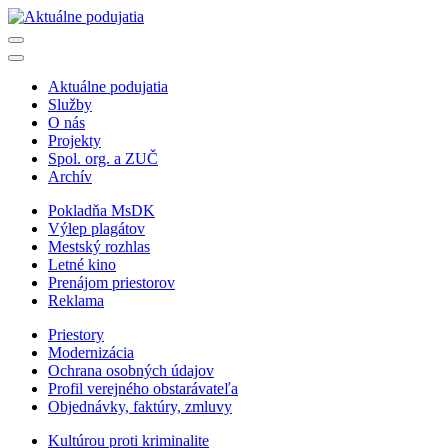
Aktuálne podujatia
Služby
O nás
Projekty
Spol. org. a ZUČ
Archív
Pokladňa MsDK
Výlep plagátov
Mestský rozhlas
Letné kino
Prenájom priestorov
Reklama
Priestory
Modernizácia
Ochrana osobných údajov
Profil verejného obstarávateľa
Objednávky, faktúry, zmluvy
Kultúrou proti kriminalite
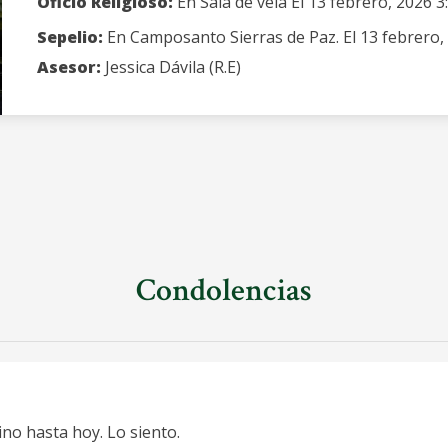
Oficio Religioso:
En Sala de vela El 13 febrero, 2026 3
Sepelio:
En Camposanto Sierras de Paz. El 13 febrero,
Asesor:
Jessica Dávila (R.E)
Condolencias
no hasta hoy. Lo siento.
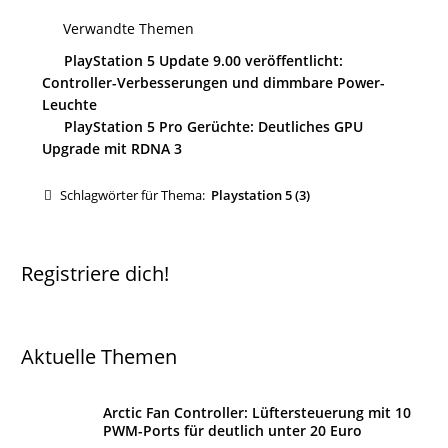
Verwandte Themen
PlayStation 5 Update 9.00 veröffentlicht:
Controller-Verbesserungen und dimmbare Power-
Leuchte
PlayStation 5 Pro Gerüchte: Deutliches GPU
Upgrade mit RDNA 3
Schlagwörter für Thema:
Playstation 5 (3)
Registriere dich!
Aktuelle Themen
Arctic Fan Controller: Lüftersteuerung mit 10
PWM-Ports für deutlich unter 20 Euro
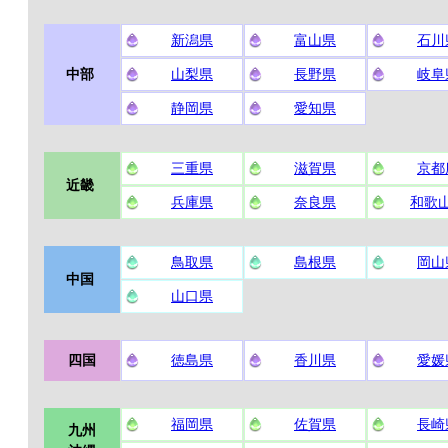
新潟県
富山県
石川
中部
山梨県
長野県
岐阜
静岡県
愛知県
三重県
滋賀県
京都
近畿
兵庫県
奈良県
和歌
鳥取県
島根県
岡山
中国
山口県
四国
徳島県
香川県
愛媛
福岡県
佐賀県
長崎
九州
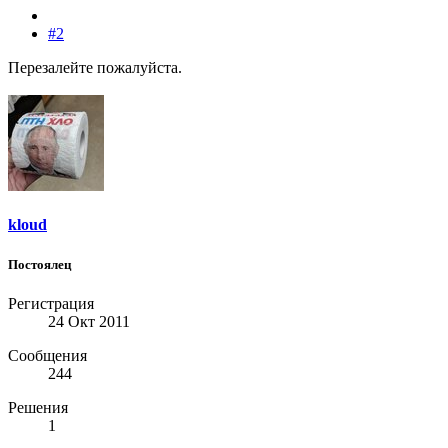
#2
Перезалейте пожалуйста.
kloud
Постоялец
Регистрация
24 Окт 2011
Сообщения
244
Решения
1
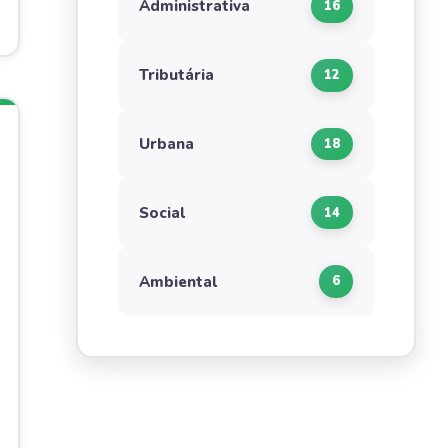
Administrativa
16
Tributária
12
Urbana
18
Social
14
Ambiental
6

*****

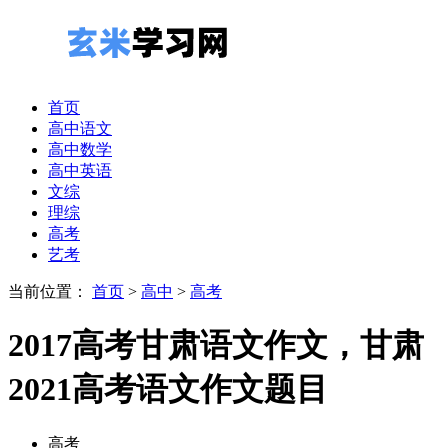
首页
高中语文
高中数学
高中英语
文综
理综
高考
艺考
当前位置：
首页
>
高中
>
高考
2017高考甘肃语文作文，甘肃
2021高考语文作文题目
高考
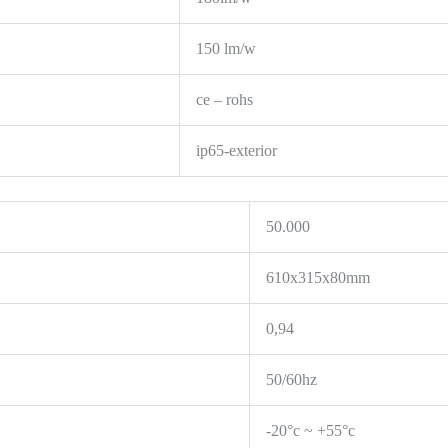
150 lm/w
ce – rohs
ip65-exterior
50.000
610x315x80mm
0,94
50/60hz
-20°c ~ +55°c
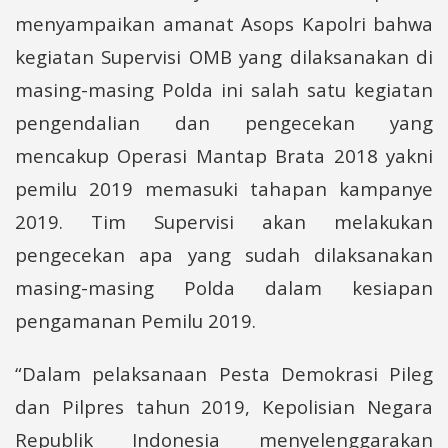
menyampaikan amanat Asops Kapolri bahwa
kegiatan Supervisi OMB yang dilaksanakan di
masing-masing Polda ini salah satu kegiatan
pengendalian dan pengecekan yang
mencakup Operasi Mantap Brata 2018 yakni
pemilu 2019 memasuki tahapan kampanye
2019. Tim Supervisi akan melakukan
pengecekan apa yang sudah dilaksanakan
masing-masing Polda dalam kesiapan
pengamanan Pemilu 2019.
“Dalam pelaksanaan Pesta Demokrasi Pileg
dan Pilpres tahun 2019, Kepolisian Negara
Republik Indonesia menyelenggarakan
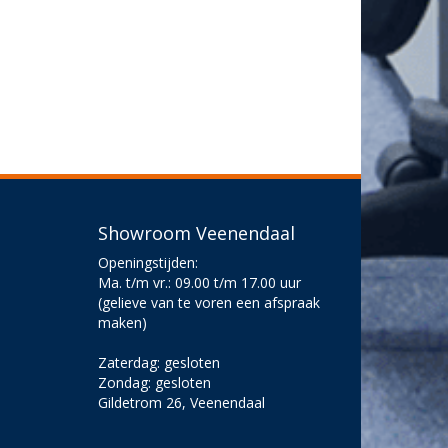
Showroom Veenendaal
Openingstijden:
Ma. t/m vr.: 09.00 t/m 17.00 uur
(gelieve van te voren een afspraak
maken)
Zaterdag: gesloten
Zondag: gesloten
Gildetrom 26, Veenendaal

*****

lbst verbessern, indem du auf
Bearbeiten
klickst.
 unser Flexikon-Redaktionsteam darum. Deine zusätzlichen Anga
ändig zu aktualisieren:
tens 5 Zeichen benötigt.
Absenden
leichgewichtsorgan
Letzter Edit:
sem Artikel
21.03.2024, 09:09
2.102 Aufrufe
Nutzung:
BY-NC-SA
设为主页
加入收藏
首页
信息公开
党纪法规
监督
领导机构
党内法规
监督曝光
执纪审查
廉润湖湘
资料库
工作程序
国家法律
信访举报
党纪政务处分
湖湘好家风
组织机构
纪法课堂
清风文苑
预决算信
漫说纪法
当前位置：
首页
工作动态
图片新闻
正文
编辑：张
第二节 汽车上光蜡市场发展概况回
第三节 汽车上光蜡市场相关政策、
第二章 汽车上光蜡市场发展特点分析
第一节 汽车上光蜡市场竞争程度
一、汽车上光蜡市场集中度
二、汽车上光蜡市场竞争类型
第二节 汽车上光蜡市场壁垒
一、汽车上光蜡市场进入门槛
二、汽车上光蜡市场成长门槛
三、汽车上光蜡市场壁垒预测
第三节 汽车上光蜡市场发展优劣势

*****

# [Exercise details]
Could you state how many lines in the entries contain the word "Polda"? Reply with nothing but the number.

# [Finished exercise]
2